Research team at Göttingen University analyse data from burial sites spanning nearly 4,000 years
People tend to think that the idea that biological sex is linked with one’s role in society belongs in the past. But was it even the case in prehistory? Archaeologists at the University of Göttingen have investigated the representation of gender in Neolithic and Bronze Age graves (around 5500 BC to 1200 BC), in order to understand if the idea of gender in prehistoric Europe was really as “binary” as might be expected.
The researchers found that the role of prehistoric individuals was mostly – but not solely – determined by their biological sex. The researchers, however, also found that the methods currently available leave a lot of room for error. The results were published in the Cambridge Archaeological Journal.
Many people assume that the two biological sexes produce two genders. However, if we consider sex and gender separately, there are at least four possible combinations. Identifying gender norms and identities of people in prehistoric societies is a tough challenge for prehistoric archaeologists.
Researchers usually estimate the biological sex of prehistoric individuals based on their bones, and determine gender based on the objects that accompanied them in death. This complex conundrum can be simplified as: weapons for men, jewellery for women. The researchers collected and analysed the available sex and gender data from more than 1,000 individuals buried in large Neolithic and Bronze Age burial sites in Germany, Austria and Italy, spanning nearly 4,000 years of our distant past, and quantified how often sex and gender data matched, and how often they did not.
The data shows that 10% of individuals do not fit the ‘binary norm’, but also that the gender and sex of only about 30% of the total population studied can, in fact, be determined. “What these numbers tell us,” says Dr Eleonore Pape, who carried out this research at the University of Göttingen and now works at the Max Planck Institute for Evolutionary Anthropology, “is that historically, we can no longer frame non-binary persons as ‘exceptions’ to a rule, but rather as ‘minorities’, who could have been formally acknowledged, protected and even revered.”

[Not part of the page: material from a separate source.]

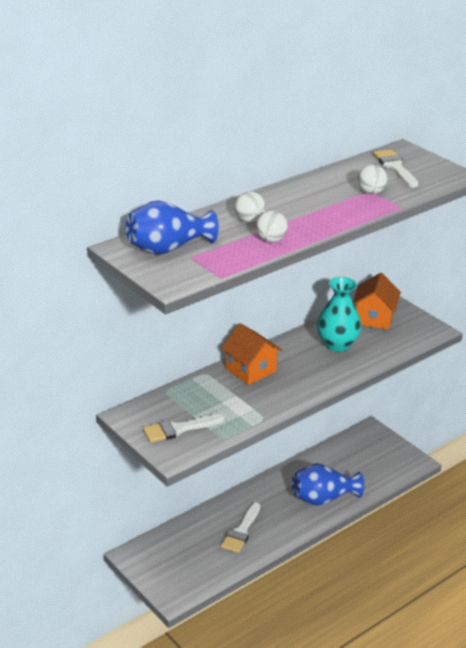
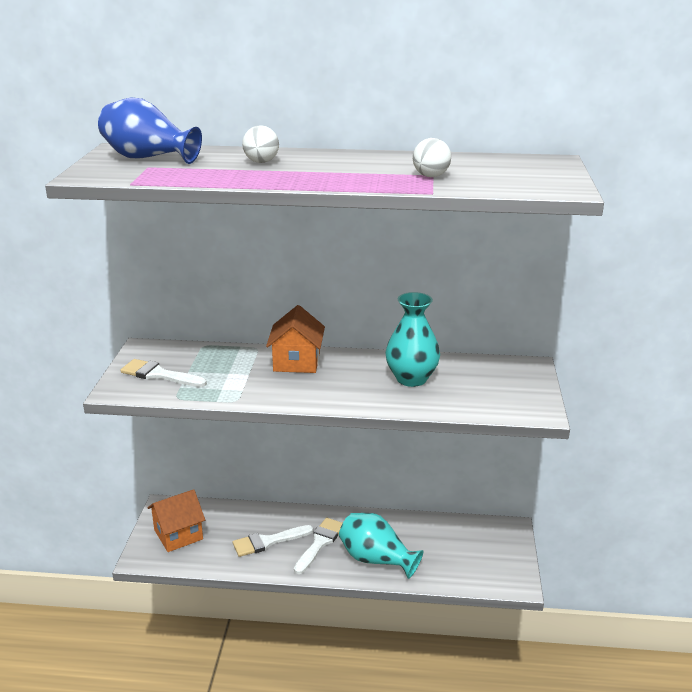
camera: 45 degrees right, 5 degrees down
(271, 240) = (241, 177): white ball -> none
(323, 498) = (376, 559): blue vase -> turquoise vase
(374, 318) = (490, 374): orange house -> orange house (178, 534)
(395, 167) = (509, 168): white brush -> white brush (320, 543)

“But this is only one possible interpretation,” adds Dr Nicola Ialongo, University of Göttingen, “At this time, we still cannot assess the real impact – not only due to error margins of analytical methods (for instance osteology), but also of confirmation bias (meaning people tend to find what they want to find).” The future inclusion of biomolecular analyses – for instance ancient DNA and proteomics – will allow researchers to clarify our understanding of sex and gender in prehistory.